In a note on Thursday, Maybank Investment Bank said Swift Haulage's core net profit, which it computed at RM18.3 million for the nine months ended Sept 30, 2023 (9MFY2023), only met 54% of its forecast.

"The key variance came from overhead costs from recent business expansion and ESOS (employee share option scheme). However, we are keeping our forecasts, as we await guidance in an upcoming results briefing. 

"4Q is always seasonally stronger, coupled with the normalisation of overhead costs post-business streamlining," it said, adding that it maintained its "hold" rating and target price of 52 sen, based on seven times FY2024 enterprise value/earnings before income tax, depreciation and amortisation (EV/Ebitda), in line with the five-year historical mean of its peers.

"We remain cautious on Swift's outlook, following five consecutive quarters of earnings misses. Although we anticipate growth in its warehousing and container depot segments due to recent capacity expansions, the uptake rate may be slow. 

"The container haulage and freight forwarding segments are being negatively impacted by macroeconomic headwinds, posing downward risks to the rates and volume handled. Having said that, we believe its depressed share price has largely reflected the headwinds."

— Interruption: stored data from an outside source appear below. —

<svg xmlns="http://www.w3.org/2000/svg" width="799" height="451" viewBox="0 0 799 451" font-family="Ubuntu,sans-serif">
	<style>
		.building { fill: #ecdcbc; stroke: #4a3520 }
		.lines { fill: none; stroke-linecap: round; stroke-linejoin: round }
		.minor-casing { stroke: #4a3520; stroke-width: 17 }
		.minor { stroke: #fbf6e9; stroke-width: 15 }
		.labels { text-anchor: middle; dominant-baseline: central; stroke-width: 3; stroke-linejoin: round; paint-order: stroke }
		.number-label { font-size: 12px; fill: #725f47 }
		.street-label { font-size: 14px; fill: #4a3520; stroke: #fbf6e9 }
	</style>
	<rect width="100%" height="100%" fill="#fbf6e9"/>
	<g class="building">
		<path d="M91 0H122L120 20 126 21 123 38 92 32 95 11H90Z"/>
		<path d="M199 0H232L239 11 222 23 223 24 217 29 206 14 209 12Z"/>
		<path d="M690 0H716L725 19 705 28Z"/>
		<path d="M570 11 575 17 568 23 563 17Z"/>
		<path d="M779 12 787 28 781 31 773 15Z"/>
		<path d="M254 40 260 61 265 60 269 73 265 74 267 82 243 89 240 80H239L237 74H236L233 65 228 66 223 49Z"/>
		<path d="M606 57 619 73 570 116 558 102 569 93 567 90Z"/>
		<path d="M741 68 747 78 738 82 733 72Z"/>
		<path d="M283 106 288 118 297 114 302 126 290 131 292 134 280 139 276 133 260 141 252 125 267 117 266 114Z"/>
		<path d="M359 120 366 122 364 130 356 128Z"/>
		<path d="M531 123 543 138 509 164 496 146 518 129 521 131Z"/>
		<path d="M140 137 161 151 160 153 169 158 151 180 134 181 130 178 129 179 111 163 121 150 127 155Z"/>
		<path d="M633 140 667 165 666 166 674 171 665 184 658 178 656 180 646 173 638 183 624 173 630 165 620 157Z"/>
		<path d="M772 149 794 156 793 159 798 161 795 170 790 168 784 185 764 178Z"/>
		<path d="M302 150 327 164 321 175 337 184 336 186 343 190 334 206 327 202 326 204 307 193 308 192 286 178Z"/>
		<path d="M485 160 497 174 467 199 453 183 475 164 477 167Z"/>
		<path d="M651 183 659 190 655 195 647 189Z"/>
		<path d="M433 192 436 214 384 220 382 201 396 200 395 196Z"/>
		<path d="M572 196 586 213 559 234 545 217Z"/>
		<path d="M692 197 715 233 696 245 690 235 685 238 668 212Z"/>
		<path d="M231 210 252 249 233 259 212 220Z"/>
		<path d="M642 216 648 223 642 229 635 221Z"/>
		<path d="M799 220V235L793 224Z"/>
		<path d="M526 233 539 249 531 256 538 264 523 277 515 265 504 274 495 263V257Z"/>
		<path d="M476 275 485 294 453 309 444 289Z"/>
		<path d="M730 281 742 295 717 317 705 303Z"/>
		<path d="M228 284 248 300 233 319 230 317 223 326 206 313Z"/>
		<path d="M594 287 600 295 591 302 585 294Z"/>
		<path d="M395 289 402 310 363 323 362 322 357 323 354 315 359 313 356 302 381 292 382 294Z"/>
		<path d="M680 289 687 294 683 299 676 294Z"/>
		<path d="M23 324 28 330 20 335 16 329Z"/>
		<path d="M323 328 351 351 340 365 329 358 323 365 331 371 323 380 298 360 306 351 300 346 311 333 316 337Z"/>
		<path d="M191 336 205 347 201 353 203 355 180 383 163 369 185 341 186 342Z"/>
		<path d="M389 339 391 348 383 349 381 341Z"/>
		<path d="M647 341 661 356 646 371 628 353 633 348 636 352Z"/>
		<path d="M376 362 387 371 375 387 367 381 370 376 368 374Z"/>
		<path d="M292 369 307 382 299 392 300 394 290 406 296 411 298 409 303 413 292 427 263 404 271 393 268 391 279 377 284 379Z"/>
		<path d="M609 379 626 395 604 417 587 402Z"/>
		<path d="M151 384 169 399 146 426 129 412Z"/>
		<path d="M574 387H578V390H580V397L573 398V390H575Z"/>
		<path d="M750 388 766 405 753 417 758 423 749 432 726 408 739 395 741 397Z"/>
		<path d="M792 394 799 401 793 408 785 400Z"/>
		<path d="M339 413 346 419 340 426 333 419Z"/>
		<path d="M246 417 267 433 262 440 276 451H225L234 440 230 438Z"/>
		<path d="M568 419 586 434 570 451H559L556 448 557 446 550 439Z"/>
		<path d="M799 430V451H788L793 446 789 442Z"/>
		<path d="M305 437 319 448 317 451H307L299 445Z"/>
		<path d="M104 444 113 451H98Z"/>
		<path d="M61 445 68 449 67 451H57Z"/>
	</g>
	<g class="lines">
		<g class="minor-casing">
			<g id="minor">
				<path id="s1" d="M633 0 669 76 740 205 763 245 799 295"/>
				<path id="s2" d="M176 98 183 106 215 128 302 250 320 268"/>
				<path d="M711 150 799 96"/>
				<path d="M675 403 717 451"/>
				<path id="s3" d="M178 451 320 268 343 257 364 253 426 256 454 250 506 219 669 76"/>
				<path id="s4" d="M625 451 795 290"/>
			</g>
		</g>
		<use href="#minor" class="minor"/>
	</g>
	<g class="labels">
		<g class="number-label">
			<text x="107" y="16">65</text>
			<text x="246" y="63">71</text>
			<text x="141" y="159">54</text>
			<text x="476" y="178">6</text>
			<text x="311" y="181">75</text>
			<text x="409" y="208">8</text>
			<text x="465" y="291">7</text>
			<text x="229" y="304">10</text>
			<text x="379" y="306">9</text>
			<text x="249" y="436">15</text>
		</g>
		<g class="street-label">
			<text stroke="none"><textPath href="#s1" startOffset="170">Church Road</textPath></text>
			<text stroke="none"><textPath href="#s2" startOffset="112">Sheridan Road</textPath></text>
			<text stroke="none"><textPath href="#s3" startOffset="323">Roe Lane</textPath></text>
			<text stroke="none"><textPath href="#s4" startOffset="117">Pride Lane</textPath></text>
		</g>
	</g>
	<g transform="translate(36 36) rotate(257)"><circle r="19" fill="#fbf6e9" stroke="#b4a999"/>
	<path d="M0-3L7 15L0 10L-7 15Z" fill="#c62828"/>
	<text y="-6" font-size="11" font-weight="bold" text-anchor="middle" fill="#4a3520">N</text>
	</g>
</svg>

Meanwhile, Kenanga Research said Swift Haulage's 9MFY2023 core net profit, which it calculated as RM35 million, met its expectation at 70% of its full-year forecast. It also maintained its "outperform" call and target price of 63 sen, which is based on an unchanged FY2024 price-earnings ratio of 10 times, which is in line with local logsitics players. 

"We like Swift for: (i) its leading position in the Malaysian haulage market, commanding close to 10% share; (ii) its value-adding integrated offerings, resulting in a superior pre-tax profit margin of circa 10% compared to the industry average of 4%; and (iii) the tremendous growth potential of its warehousing business, riding on the booming domestic ecommerce," it said.

Apex Securities Bhd, meanwhile, said Swift Haulage's core net profit of RM22.8 million missed expectations as it only met 50% of its estimates. Its lower core profit was due to higher finance and overhead costs from business expansion.

The research firm reduced Swift Haulage's core earnings forecast by 22.8% and 15.7% for FY2023 (RM35.4 million) and FY2024 (RM48.8 million), to account for the lower-than-expected margins and higher costs.

Apex Securities maintained its "buy" call for Swift Haulage but lowered its target price to 71 sen, after downgrading its earnings.

"Multiple headwinds such as rising costs on labour, finance and fuels, as well as declining freight rates, may continue to hamper growth prospects. However, we reckon that domestically-driven logistic players with exposure to domestic logistic, warehousing and cold-chain will outperform, supported [by] domestic economic growth.

"We opine [that] near-term Swift [Haulage]’s outlook remains challenging, attributed to higher operating and finance cost from ongoing capacity expansions. However, we are optimistic on the group’s development in the long run for its growing market share and leading position in [the] domestic logistic business," the research firm said.